***** Source material

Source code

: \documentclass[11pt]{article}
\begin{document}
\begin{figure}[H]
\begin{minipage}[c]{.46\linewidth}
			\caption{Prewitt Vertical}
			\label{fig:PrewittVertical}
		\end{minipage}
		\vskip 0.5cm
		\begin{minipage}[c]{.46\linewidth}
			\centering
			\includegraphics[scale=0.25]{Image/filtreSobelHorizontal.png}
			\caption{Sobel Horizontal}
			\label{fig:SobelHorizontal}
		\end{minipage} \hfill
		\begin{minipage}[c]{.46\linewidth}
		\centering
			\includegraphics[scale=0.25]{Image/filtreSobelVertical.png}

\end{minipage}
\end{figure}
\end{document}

**********

### [Work item]
For this exercise, transcribe all the records exactly.

### [Result for this task]
Source code

: \documentclass[11pt]{article}
\begin{document}
\begin{figure}[H]
\begin{minipage}[c]{.46\linewidth}
			\caption{Prewitt Vertical}
			\label{fig:PrewittVertical}
		\end{minipage}
		\vskip 0.5cm
		\begin{minipage}[c]{.46\linewidth}
			\centering
			\includegraphics[scale=0.25]{Image/filtreSobelHorizontal.png}
			\caption{Sobel Horizontal}
			\label{fig:SobelHorizontal}
		\end{minipage} \hfill
		\begin{minipage}[c]{.46\linewidth}
		\centering
			\includegraphics[scale=0.25]{Image/filtreSobelVertical.png}

\end{minipage}
\end{figure}
\end{document}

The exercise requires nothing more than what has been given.